Breaking down barriers to knowledge

Secure, cloud-hosted platforms that support seamless data exchange between linked teams and applications are paving the way for more collaborative and cumulative ways of working - promising to remove a lot of the repetition and resource waste that still goes on today.

We’re already seeing greater alignment between R&D applications, including more fluid data-sharing between clinical trials management systems (CTMSs) and electronic trial master files (eTMFs), which offers a glimpse into what’s possible. But for the full benefits of digital information compilation and activity tracking to be realised, research organisations will need to cultivate a shared knowledge resource and collaboration capability that extends from the definition of a compound to the execution and monitoring of a trial – and which can be added to and called on repeatedly over time.

In the future, we envisage trial sponsors and their CROs being able to tap into this clinical operations-wide resource (as their respective access rights allow) - so that the sponsor can maintain strong oversight, and the research partner can run trials with a new level of efficiency, informed by everything that has gone before. A ‘digital twin’ – representing all trial activity in digital form – will provide an easy way to navigate all content, in the context of each given process. Everyone will be on the same page, with everything they need at their fingertips at each step. (The ‘digital twin’ theme is one we will return to in a future blog.)


Paving the way to a more joined-up future: the CARA Life Sciences platform

Progressing to this digitally-transformed future state, in which all clinical operations processes are connected and able to share data and insights, isn’t the uphill battle some might imagine.

The first step is making sure that all information and knowledge is captured or created from the outset as a structured digital asset, in executable form, both to support the particular processes they inform and so that this core data can be enriched over time, ready for its next use. The benefit being to hone and accelerate new drug development.

It’s as a central part of this vision that Intilaris has partnered with Generis and its CARA Life Sciences platform – one of the very few to support easy data exchange between linked applications without the need for special integration or a dedicated interface.

This means life sciences companies can start to work towards greater cross-organisation and even intra-organisation collaboration, in which definitive, up-to-date data, documents and knowledge can be readily accessed and called into play within the context of a given task or process.

This paves the way for accelerated, optimised workflow.

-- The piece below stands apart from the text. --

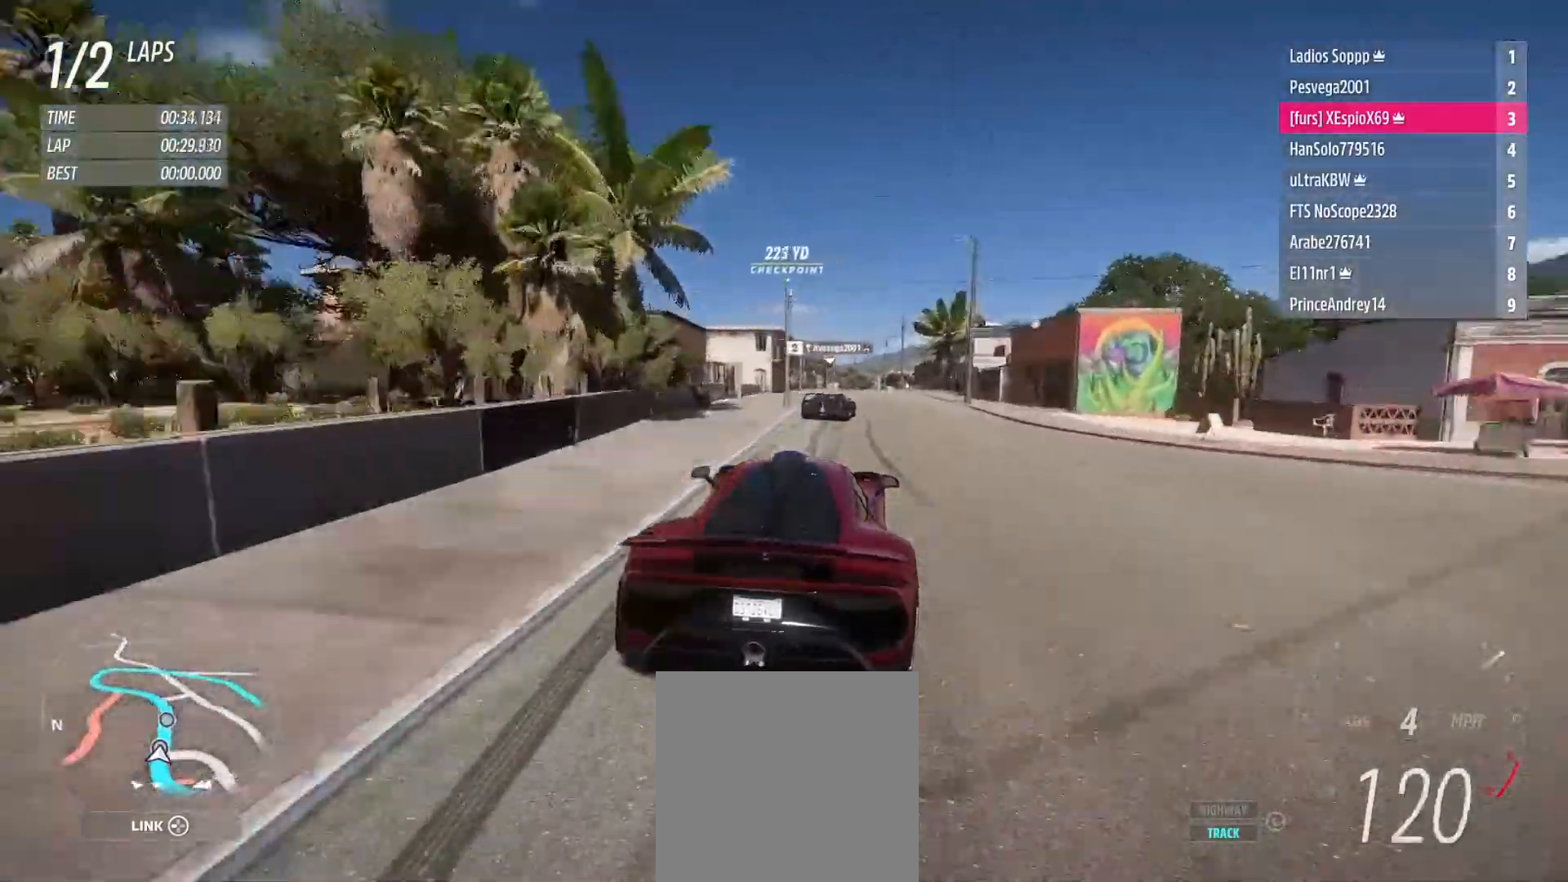
{"buttons": ["R2"], "left_stick": "center", "right_stick": "center", "events": [[17, "left_stick", "right"], [183, "left_stick", "center"]]}
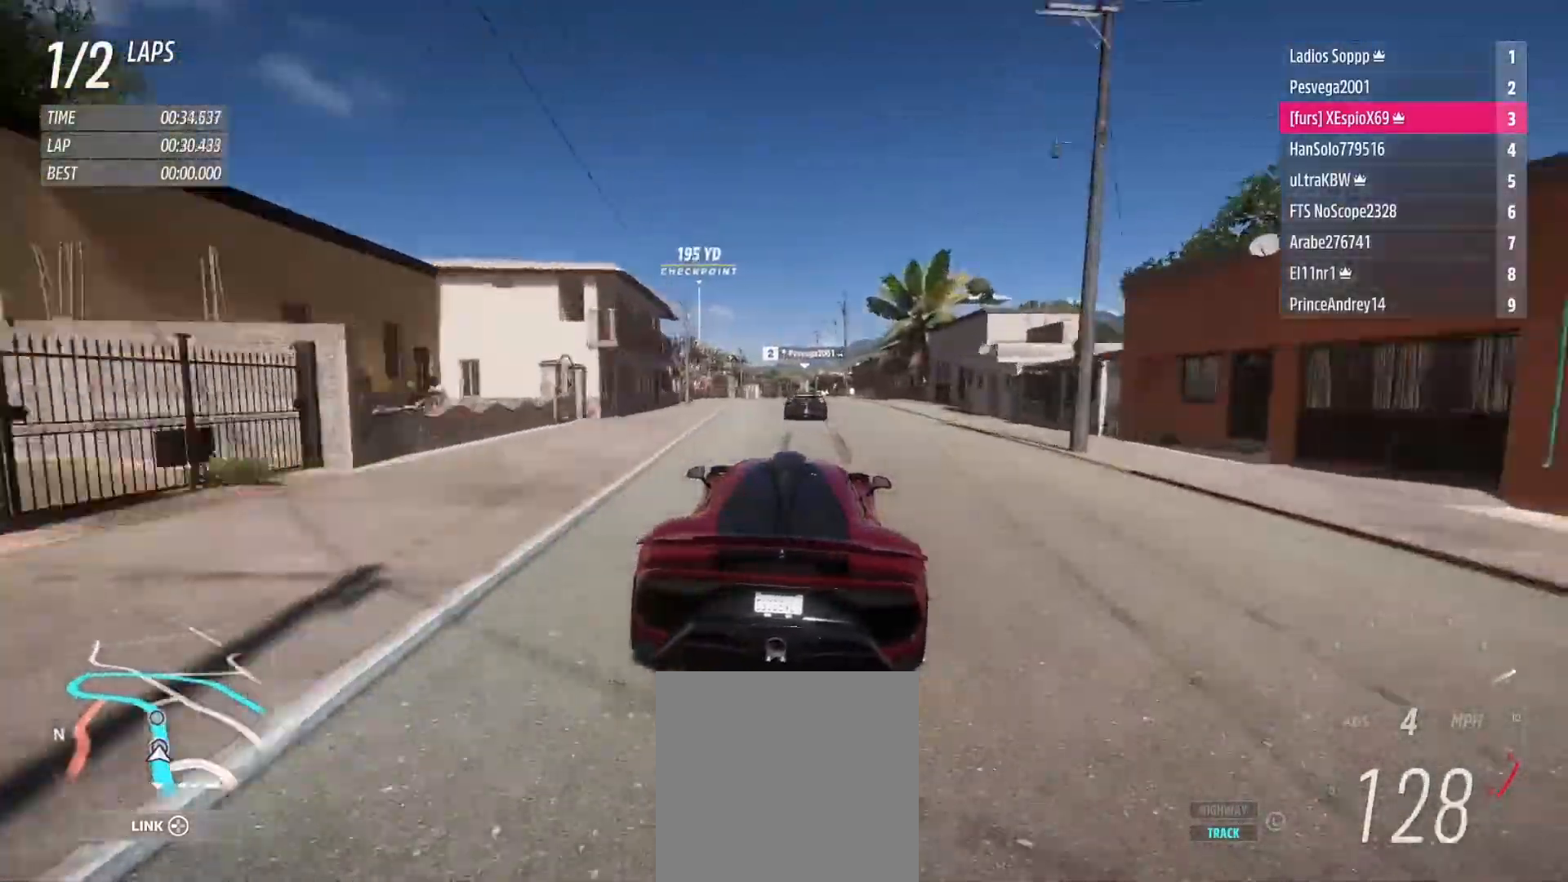
{"buttons": ["R2"], "left_stick": "center", "right_stick": "center", "events": []}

Additional market drivers for all of this include the adoption of new study designs, including decentralised trials with digital end points in place of the traditional scenarios involving physician interviews and questionnaires to measure treatment progress. Also, as medical devices come to play an ever more important role as part of treatments, adding to the complexity of trial activity, the role of a standardised set-up that promotes the ability to learn and apply historic knowledge from trials becomes increasingly valuable.

To align themselves with all of these possibilities, research organisations should look to start capturing more holistic information, for instance about the design of their trials, filling in the context in which particular results and outcomes were elicited. The richer and more rounded the knowledge base that’s created, the greater the potential will be in future to apply intelligent search/AI-enabled analytics - to better determine new trial feasibility, to spot and avoid previous problems, and to replicate and build on former successes.



Torsten Friedel & Djenan Ganic are Directors at Intilaris LifeSciences, a Clinical Development Consulting company based in Switzerland which bridges clinical science and operations through optimal processes. Intilaris is a strategic partner of Generis, whose CARA Life Sciences platform provides the basis for seamless, standardised data and knowledge exchange between different teams, processes and applications.